Winner, a horse owner since 1985, said he regards the horses and riders as “My top constituency” and their health and safety the No. 1 priority. As such, he gives the board under his leadership commendable marks in the areas of medication rules and the policing of violators.

“I think when I came on the board, California was ahead of the pack in the area of track safety and medication,” Winner said. “We’ve improved on that, I hope. We’ve worked very hard attempting to.

“We’ve tried to toughen the rules, I believe we’ve toughened the rules. It’s not just medication, it’s claiming rules and several other things. We’ve done things in the area of steroids and other classes of medications to make the penalties more severe. And I believe we’ve been tougher in penalizing those who break the rules

“Those who play by the rules ought to be the ones who benefit and not the ones who don’t play by the rules. I want a level playing field for all trainers, all the owners and for the people who are gambling on the horses, who we absolutely need. If we don’t have a level playing field, they’re being misled.

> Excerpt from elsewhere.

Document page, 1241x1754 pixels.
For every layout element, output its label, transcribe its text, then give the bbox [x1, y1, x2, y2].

“I’m not a vet, so I can’t speak to the advantages and disadvantages of certain types of medication. I have to rely on those people who know veterinary medicine and know horses. I don’t believe there is a be-all and end-all answer. My view is we have to look at each specific situation, each individual medication, and decide whether it is being used properly or not. Whether it serves as an enhancement or just a cover for getting an edge. If it’s truly beneficial to the animal, then I’m not opposed. I think there are lots of times when horses benefit from certain forms of medication -- just like humans do.

“My thought is, I don’t want to go to either extreme, over medication or under medication.

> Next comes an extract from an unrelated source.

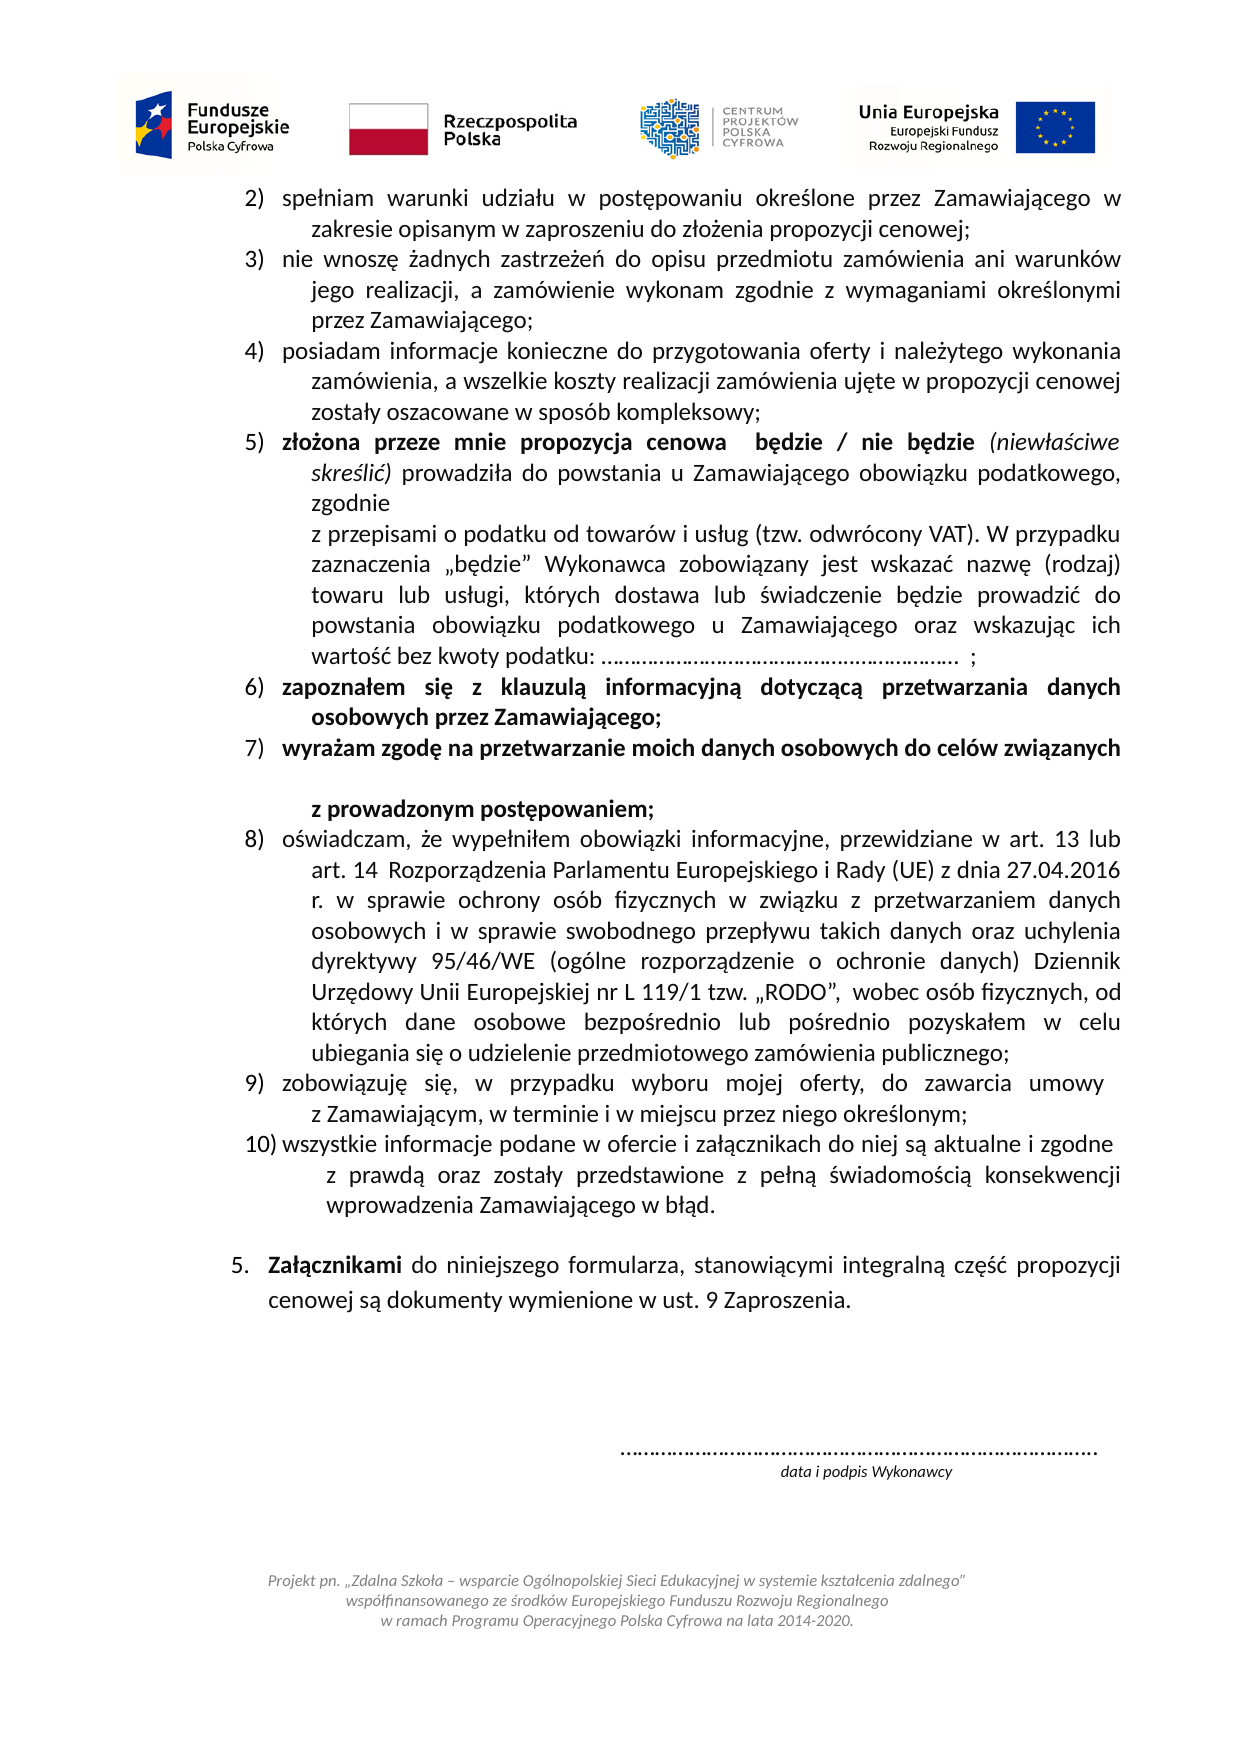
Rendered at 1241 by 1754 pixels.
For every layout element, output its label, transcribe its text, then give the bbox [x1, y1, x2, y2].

“I would like to see nationwide medication rules, but I know it’s very controversial. Whether we’re going to get there quickly, I don’t know. But I think it’s important to listen to all sides. But personally, I support some kind of national medication guidelines.”

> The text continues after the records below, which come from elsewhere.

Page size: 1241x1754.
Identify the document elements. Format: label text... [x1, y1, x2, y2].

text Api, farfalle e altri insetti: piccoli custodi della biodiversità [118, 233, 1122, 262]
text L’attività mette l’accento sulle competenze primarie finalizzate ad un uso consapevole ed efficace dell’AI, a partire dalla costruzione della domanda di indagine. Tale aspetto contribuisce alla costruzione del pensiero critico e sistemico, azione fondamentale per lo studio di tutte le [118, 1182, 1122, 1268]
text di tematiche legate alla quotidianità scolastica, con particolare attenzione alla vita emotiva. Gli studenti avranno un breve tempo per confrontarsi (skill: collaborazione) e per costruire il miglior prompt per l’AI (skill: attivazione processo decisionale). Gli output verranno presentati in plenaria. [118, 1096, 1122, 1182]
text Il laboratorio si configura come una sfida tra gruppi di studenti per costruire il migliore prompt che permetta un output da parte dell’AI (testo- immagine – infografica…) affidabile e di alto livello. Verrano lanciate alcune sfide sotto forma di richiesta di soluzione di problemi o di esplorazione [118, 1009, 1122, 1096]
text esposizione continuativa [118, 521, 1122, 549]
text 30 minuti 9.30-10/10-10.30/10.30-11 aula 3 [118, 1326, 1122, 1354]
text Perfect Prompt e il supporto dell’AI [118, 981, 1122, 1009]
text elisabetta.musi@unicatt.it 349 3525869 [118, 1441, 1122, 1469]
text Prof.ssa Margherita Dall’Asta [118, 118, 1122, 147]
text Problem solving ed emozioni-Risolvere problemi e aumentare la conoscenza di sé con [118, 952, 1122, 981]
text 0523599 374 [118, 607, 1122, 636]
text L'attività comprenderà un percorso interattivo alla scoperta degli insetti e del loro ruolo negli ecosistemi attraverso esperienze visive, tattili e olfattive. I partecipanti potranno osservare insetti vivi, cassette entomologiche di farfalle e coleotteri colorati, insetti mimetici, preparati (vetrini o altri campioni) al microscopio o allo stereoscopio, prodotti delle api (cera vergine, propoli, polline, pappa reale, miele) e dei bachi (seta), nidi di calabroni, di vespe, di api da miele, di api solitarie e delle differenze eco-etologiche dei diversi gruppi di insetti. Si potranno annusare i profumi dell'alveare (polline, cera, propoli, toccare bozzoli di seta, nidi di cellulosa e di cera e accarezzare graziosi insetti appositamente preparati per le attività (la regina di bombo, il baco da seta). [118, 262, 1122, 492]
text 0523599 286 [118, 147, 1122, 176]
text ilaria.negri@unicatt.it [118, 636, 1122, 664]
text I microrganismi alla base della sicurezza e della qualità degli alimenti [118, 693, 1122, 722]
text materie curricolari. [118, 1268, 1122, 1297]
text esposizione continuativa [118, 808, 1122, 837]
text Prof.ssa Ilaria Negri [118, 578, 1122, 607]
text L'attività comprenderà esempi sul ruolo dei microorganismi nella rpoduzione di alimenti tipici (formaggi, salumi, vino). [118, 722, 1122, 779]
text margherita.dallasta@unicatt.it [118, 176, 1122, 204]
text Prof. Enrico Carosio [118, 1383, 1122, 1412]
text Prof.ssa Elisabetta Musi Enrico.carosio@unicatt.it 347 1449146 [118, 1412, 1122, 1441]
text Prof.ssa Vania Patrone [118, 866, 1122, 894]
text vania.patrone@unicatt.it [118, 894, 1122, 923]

There is no easy fix for California’s problem of shrinking foal crops and declining numbers on the owner and breeder lists. 

“The two go hand in glove,” Winner said. “You reduce the foal crop, you reduce the number of owners. Ipso facto. There are things the industry can do about it through bonus programs and other incentives. What Del Mar has done with its ‘Ship And Win’ program, for instance, brings horses and owners to California, and hopefully once here, they will stay to race and breed here.

“Breeding is down everywhere, not just in California. We’re suffering because we’ve been on a more steep decline for a number of years than other places, but it’s not just California’s problem. Also, we are at somewhat of a disadvantage to those states that have slots and other kinds of gaming that produce revenue for breeding programs as well as purses. We have to make up for that in other ways. Anything we want to do to help breeding in California we, as a board, want to do.”

The CHRB has also recently taken tentative steps to initiate study of optimum takeout. At the Board’s Aug. 21 meeting, Winner asked the Pari-Mutuel Operations, ADW and Simulcasting Committee to schedule for discussion a suggestion that the industry hire an expert to suggest options for determining optimum takeout levels.

“Our options with respect to takeout are limited other than to work with the industry to help give guidance,” Winner said.

It’s too soon to draw any conclusions. But to this point, Chuck, the Chairman of the California Horse Racing Board, looks like a ... Winner.